▸ VORLIEGENDER TEXTAUSZUG
Als ich etwa 12 Jahre alt und verknallt war

Als ich etwa 12 Jahre alt war, war ich in Jenny verknallt. Die war einen ganzen Kopf größer als ich, das hübscheste Mädchen im Dorf, und wahrscheinlich ging es jedem zweiten Jungen so wie mir. Morgens sind wir mit dem Bus in die Stadt zur Schule gefahren.

Ihr kennt das sicher auch: Manche Erinnerungen brennen sich so tief ein, dass sie uns ein Leben lang prägen. Das betrifft vor allem jene Momente, in denen wir hilflos danebenstehen, wenn etwas Schlimmes passiert. Gerade in der Jugend, wenn man sich selbst noch nicht ganz gefunden hat, ist Zivilcourage oft mehr Gefühl als Handlung. Und Schweigen erscheint manchmal das Einzige, was man dabei fertigbringt.

▸ ARBEITSAUFTRÄGE
(1) Beantworten Sie zum Textauszug über die erste Schwärmerei folgende Fragen:
(a) Wie alt war die erzählende Person, als sie in Jenny verknallt war?
(b) Womit fuhren die Kinder morgens zur Schule?
(c) Was ist laut Text gerade in der Jugend oft mehr Gefühl als Handlung?
(2) Schreiben Sie aus dem Textauszug über die erste Schwärmerei den Abschnitt wortgetreu heraus, der mit den Worten „Ihr kennt das“ einsetzt und mit „man dabei fertigbringt.“ schließt.
Die Daten werden für diese Übung nicht gebraucht.

▸ BEREITGESTELLTE DATEN

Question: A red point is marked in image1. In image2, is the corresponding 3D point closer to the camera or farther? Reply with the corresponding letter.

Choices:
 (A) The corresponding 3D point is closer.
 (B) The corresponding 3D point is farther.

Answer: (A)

...

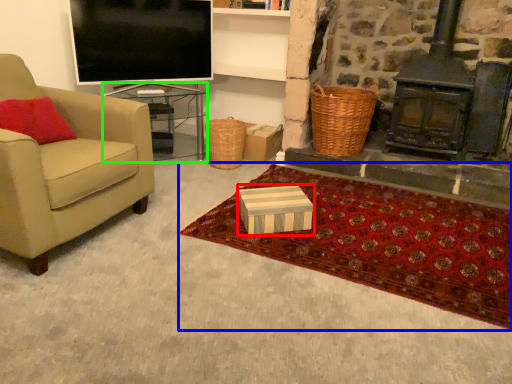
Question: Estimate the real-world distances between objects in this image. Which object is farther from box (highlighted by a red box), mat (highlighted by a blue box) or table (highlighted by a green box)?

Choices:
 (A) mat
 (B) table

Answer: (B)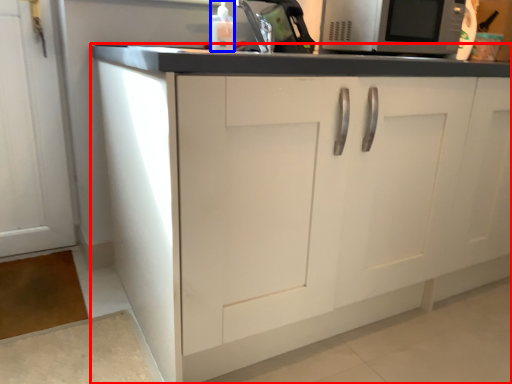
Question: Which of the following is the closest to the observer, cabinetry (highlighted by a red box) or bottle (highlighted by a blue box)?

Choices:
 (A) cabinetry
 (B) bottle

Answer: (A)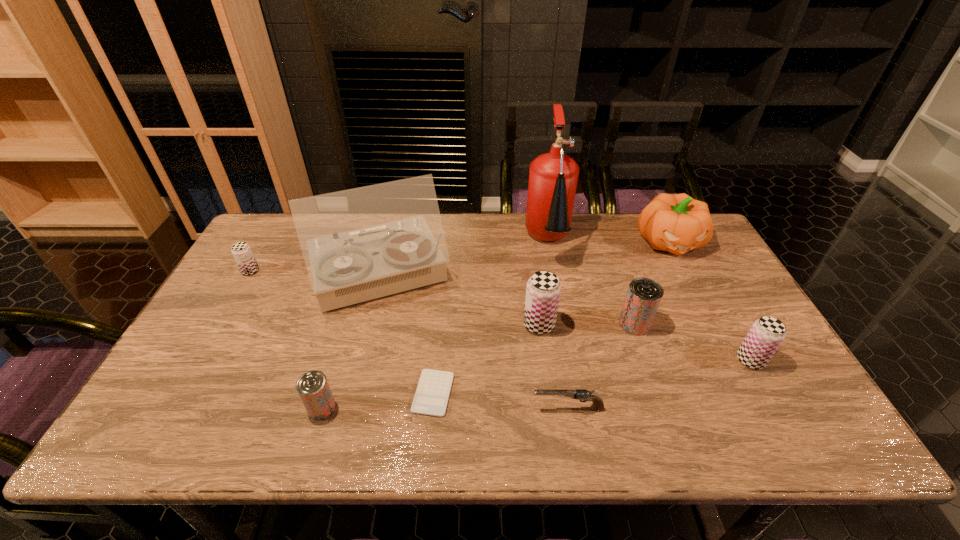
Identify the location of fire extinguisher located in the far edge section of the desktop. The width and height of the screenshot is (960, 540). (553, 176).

▸ LÖSUNGEN
(1)
(a) Etwa 12 Jahre alt.
(b) Mit dem Bus in die Stadt.
(c) Die Zivilcourage.

(2)
Ihr kennt das sicher auch: Manche Erinnerungen brennen sich so tief ein, dass sie uns ein Leben lang prägen. Das betrifft vor allem jene Momente, in denen wir hilflos danebenstehen, wenn etwas Schlimmes passiert. Gerade in der Jugend, wenn man sich selbst noch nicht ganz gefunden hat, ist Zivilcourage oft mehr Gefühl als Handlung. Und Schweigen erscheint manchmal das Einzige, was man dabei fertigbringt.